■ **Prompt**:
Repeat the lines of the records starting with the line that contains "jfs_mkfs, jfs_tune, mkfs.jfs" and going on through the line that contains "business hours", with both of those lines included. Leave the pictures out.

■ **Data excerpts**:
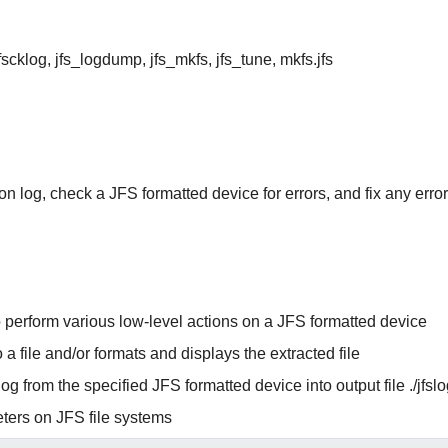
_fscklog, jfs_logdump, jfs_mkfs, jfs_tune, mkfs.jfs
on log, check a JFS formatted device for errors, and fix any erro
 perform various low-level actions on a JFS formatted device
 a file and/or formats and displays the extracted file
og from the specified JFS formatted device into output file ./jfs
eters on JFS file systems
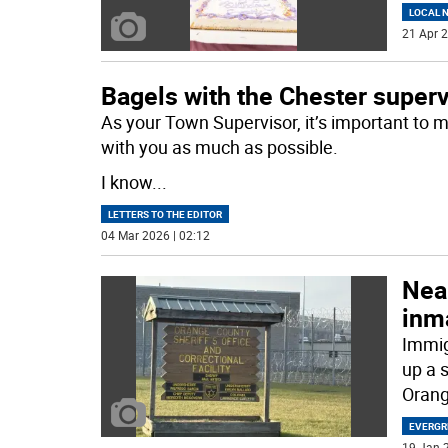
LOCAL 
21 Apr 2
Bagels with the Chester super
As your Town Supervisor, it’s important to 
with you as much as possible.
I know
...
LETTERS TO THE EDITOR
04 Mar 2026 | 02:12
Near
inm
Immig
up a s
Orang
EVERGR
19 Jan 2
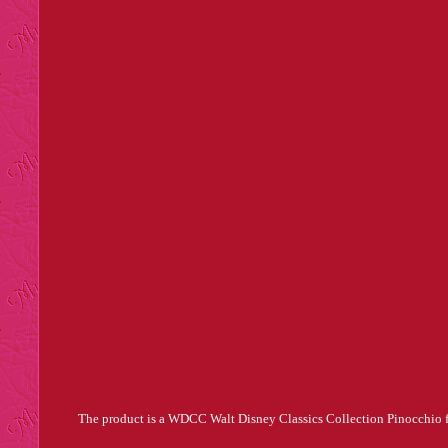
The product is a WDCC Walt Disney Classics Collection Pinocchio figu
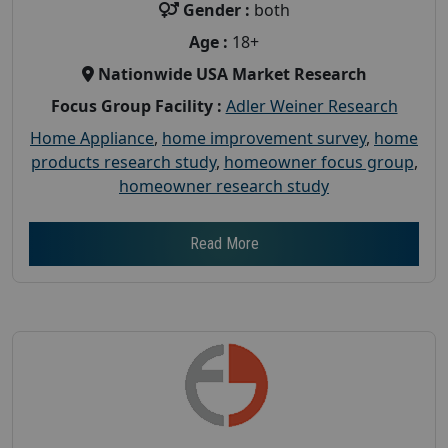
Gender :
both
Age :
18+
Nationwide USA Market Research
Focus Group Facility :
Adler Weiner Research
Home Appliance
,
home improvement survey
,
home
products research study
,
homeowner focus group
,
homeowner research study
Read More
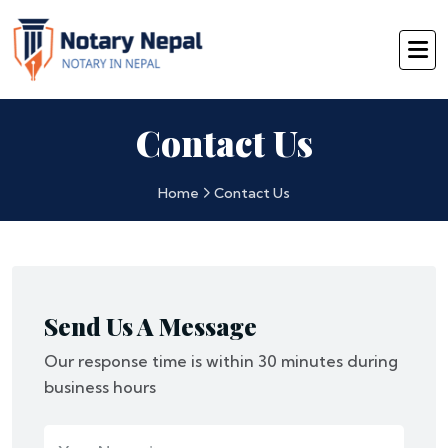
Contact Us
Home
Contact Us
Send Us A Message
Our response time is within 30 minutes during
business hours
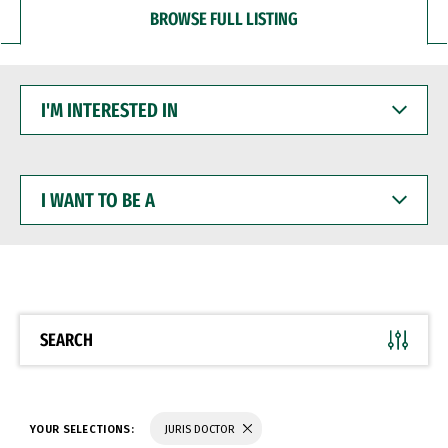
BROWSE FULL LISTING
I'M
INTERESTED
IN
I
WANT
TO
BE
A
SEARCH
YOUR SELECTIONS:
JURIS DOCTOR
==
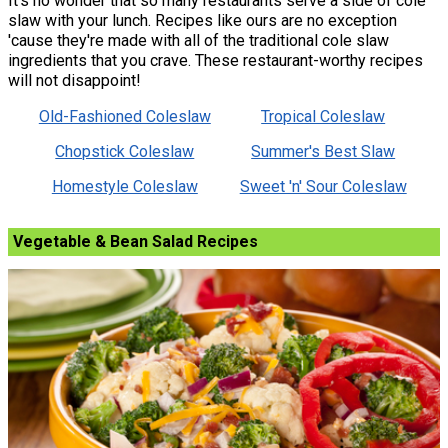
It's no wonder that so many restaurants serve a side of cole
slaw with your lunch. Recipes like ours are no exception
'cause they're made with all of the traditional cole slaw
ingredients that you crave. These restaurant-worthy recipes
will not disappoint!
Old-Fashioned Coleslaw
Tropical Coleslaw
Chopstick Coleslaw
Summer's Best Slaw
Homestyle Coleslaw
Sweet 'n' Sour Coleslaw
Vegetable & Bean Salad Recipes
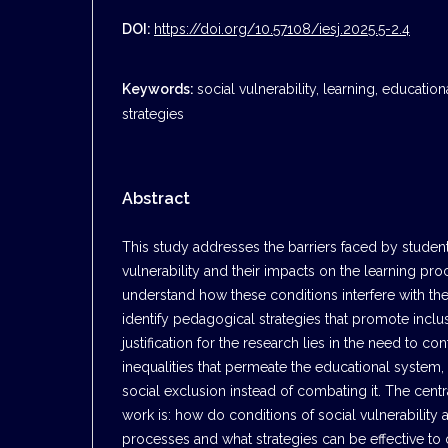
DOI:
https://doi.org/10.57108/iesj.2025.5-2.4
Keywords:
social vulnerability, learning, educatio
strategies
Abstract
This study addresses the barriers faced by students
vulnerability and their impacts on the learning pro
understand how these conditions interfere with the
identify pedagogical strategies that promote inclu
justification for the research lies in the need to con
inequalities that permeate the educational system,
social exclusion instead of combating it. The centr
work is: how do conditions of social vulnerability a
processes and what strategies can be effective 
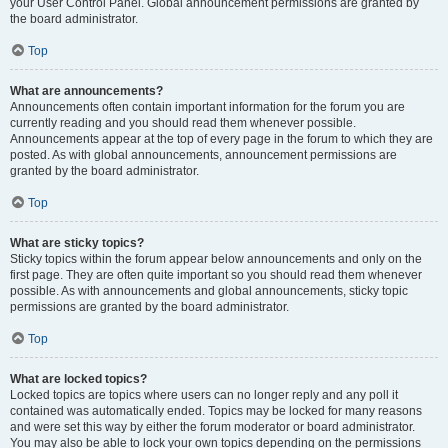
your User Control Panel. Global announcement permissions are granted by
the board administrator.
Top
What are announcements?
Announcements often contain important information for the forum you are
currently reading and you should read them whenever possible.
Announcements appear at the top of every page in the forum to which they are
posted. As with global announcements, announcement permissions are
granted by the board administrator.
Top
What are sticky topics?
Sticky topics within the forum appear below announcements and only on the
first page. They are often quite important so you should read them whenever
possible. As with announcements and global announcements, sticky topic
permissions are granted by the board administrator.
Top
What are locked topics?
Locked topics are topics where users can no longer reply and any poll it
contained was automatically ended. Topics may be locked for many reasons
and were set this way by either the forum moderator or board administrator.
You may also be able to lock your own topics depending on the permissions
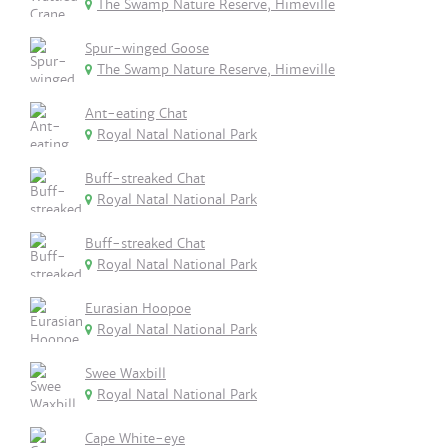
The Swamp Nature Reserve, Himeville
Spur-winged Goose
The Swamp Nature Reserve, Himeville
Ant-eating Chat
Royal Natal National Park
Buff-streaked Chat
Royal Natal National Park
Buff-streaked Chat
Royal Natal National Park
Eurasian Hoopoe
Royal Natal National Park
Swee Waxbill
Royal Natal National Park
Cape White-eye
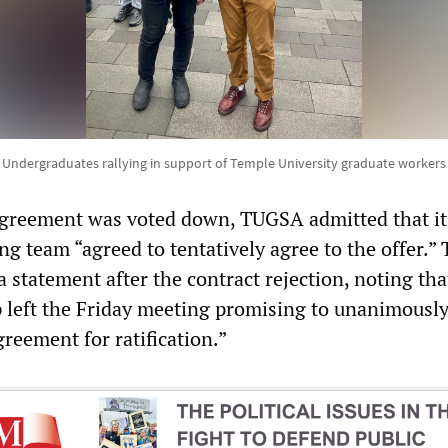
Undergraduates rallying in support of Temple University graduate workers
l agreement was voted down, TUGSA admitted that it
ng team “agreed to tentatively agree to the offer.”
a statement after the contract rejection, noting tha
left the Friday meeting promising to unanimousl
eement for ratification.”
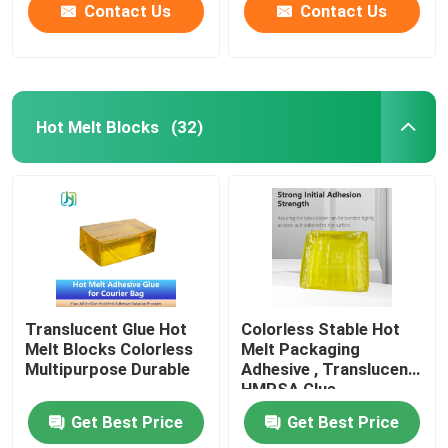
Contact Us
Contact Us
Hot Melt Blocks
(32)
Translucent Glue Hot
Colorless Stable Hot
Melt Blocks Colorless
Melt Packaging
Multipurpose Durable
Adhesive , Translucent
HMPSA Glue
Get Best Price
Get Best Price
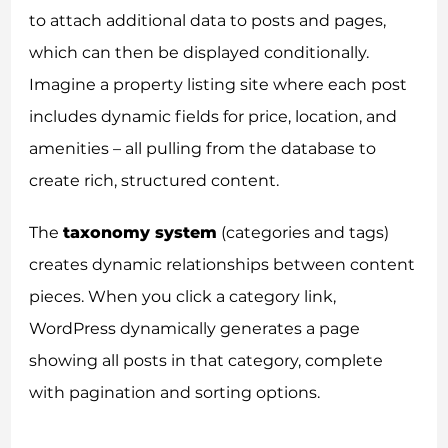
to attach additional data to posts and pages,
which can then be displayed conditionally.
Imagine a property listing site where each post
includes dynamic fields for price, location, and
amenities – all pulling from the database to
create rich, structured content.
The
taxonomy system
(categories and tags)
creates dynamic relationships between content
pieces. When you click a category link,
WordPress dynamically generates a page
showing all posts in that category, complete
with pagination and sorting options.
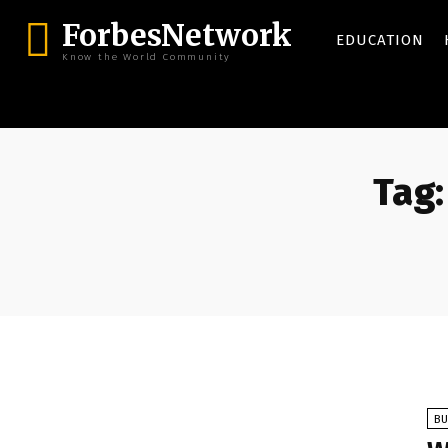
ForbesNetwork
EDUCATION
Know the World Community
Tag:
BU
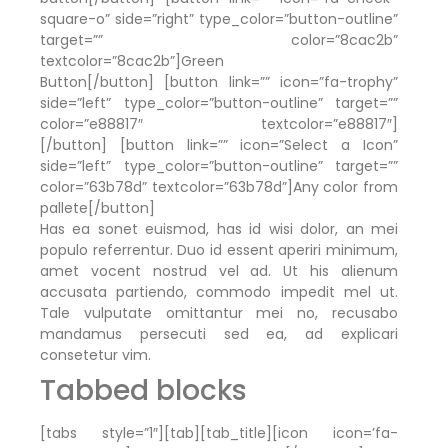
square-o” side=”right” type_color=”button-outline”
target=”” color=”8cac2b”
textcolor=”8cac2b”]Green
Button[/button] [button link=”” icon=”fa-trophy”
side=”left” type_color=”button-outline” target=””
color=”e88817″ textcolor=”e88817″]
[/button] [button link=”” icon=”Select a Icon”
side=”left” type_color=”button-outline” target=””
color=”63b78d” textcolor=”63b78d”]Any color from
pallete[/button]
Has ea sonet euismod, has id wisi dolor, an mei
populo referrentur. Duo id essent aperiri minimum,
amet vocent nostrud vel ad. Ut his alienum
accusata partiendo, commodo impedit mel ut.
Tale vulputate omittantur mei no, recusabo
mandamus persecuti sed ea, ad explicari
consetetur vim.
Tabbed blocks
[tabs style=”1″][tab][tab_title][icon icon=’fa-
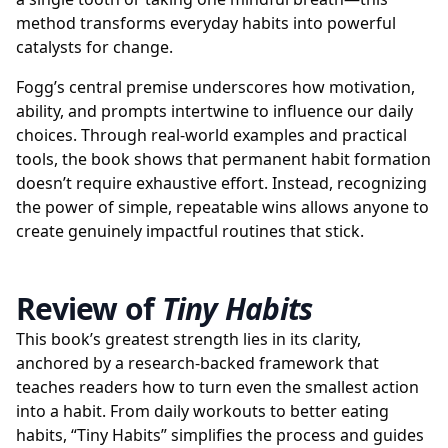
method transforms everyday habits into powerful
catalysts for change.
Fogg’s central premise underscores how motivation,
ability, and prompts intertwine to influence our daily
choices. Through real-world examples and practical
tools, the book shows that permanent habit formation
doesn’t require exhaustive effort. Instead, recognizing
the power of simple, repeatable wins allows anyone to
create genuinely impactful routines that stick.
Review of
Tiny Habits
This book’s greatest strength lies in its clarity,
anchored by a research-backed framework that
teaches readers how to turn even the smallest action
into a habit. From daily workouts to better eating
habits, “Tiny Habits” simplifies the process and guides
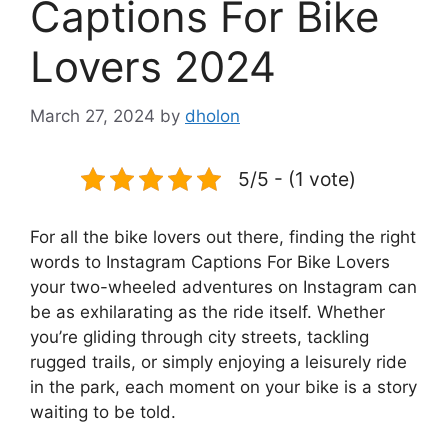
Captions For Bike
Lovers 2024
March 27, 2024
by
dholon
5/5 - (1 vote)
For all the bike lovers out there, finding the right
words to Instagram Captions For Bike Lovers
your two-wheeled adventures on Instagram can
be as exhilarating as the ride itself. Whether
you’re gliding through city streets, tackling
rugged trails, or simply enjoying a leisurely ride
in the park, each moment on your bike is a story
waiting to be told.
...
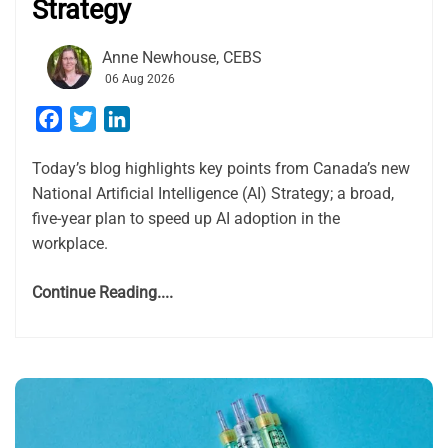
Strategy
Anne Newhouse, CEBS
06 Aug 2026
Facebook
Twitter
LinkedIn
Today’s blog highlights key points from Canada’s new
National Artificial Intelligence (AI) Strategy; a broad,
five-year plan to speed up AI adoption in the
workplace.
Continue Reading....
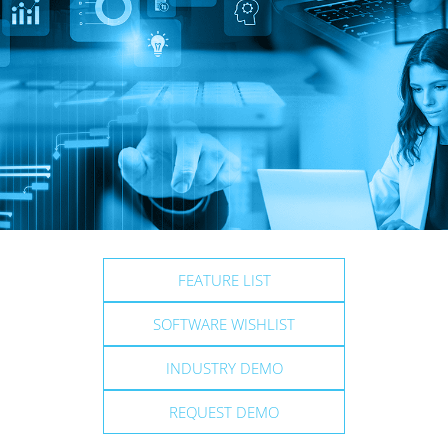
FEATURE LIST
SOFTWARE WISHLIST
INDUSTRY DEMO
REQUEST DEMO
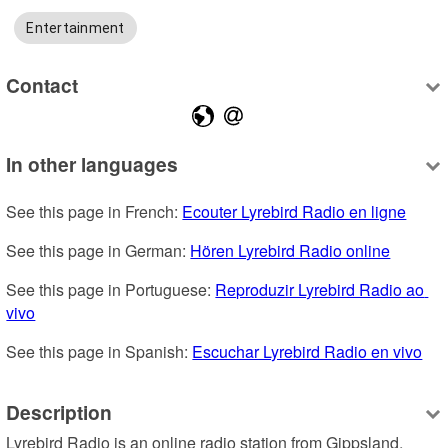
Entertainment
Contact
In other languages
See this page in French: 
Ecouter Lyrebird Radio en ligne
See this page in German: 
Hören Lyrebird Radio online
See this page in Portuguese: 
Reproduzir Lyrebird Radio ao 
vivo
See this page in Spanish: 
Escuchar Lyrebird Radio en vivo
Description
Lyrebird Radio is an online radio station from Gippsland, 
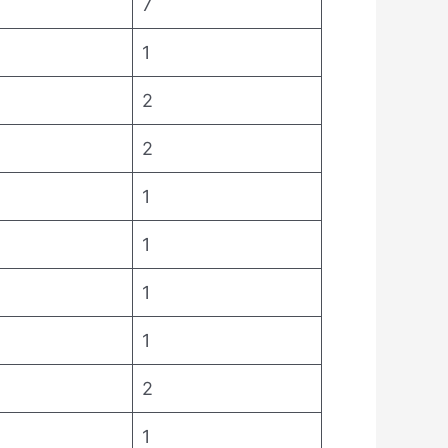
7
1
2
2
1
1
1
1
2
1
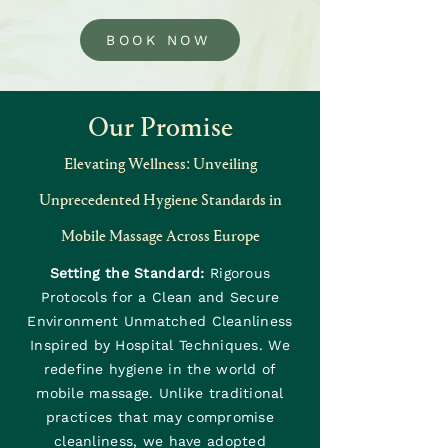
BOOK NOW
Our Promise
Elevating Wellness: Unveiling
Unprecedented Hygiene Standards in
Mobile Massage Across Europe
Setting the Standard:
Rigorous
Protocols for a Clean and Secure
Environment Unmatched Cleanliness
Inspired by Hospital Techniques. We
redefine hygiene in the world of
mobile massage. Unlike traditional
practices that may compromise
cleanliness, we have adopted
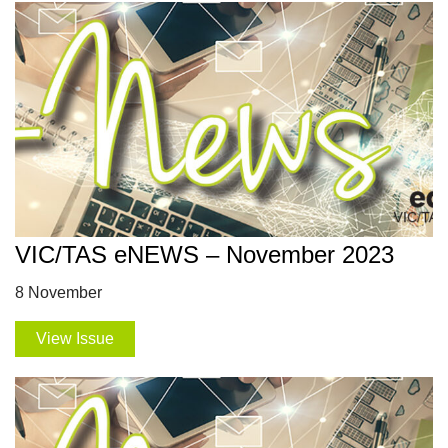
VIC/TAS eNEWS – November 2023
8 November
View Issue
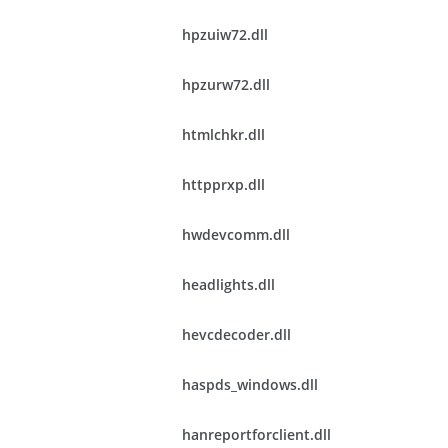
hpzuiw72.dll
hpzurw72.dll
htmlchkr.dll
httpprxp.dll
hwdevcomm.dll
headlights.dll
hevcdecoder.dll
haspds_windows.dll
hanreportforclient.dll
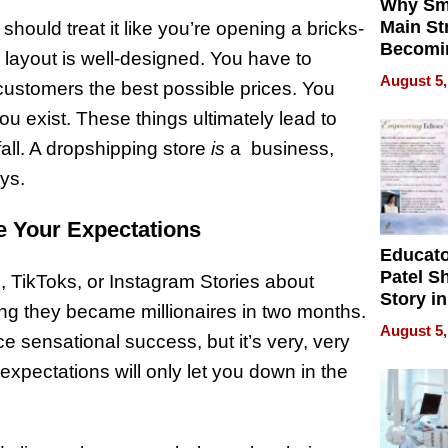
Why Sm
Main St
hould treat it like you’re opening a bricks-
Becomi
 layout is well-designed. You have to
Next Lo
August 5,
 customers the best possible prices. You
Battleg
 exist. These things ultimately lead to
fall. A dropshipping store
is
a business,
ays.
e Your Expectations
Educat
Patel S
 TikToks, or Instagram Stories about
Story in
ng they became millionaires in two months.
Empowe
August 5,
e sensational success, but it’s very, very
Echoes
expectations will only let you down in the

■ **Answer area**:
_fscklog, jfs_logdump, jfs_mkfs, jfs_tune, mkfs.jfs
on log, check a JFS formatted device for errors, and fix any erro
 perform various low-level actions on a JFS formatted device
 a file and/or formats and displays the extracted file
og from the specified JFS formatted device into output file ./jfs
eters on JFS file systems
LOCAL 
21 Apr 2
Bagels with the Chester super
As your Town Supervisor, it’s important to 
with you as much as possible.
I know
...
LETTERS TO THE EDITOR
04 Mar 2026 | 02:12
Near
inm
Immig
up a s
Orang
EVERGR
19 Jan 2
The product is a WDCC Walt Disney Classics Collection Pinocchio figu
Gender :
both
Age :
18+
Nationwide USA Market Research
Focus Group Facility :
Adler Weiner Research
Home Appliance
,
home improvement survey
,
home
products research study
,
homeowner focus group
,
homeowner research study
Read More
Contact Us
Home
Contact Us
Send Us A Message
Our response time is within 30 minutes during
business hours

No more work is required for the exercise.